Competing for the rural market might have been viable for the new entrants had the incumbent BSNL shared its infrastructure in a cost-based non-discriminatory fashion. This is not unusual as infrastructure is an essential facility that the dominant operator can be asked to share. Non-discriminatory open access is the cornerstone of competition in network industries like telecom and power. This regulatory intervention is mandated by standard economic doctrine, which teaches us that sunk costs should be irrelevant for allocational decisions at the margin. After all, bygones are bygones. Moreover, there are no private property rights issues involved as BSNL is a public entity and its infrastructure properly belongs to all citizens.
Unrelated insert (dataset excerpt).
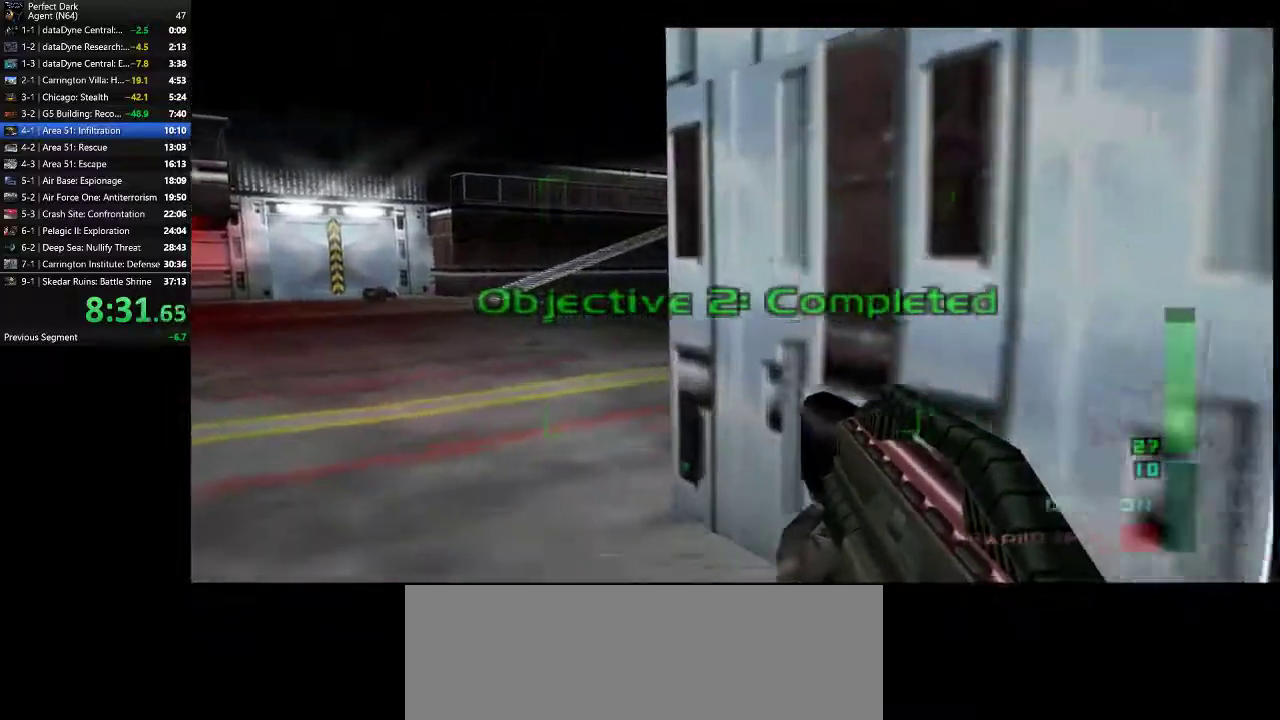
{"keys": ["a", "w"], "mouse": [], "events": []}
Had this strategically imbalanced situation not existed, the extent of participation in rural telephony by new operators would have been enormous. Rural demand, as we have seen for products like consumer durables and FMCGs, is not as low as perceived, so long as the product is tailored to be affordable. Small and medium operators would have come up with innovative and affordable last mile technologies on their own, as opposed to the current policy wherein the USO policy is restricted to the provision of fixed phones. With wireless and other cheaper technologies like Voice over Internet Protocol (VoIP) available, the impact on rural telephony can be explosive with a small subsidy restricted only to infrastructure creation. It is estimated that Rs. 17,000 crores are needed to fund the current USO projects, which will result in rural teledensity of just 4 percent, compared to urban teledensity of 30 percent. However, if the subsidy is designed properly, then the cost coverage ratio will be more favourable.

TRAI has made progressive recommendations when it links subsidy provisioning away from Village Public Telephones and individual phones to the creation of infrastructure. The most important recommendation is that, once this infrastructure is created, then all new and existing infrastructure would be mandated to be shared on reasonable terms, with adequate incentives for sharing put in place. This will ensure that no single operator as an owner of a large network can exploit its monopoly position. Moreover, as the scope of the subsidy has been expanded to include “niche” players and not merely the large licensed players, small and medium service providers may also participate in the rural telephony market. The assumption is that once the huge sunk cost component of the infrastructure is shared the market will take over and the urban telephony model can be replicated. However, in order for this to become a reality, the government will have to translate these recommendations into a new policy. The regulator has done its job and the buck now stops at the door of the government.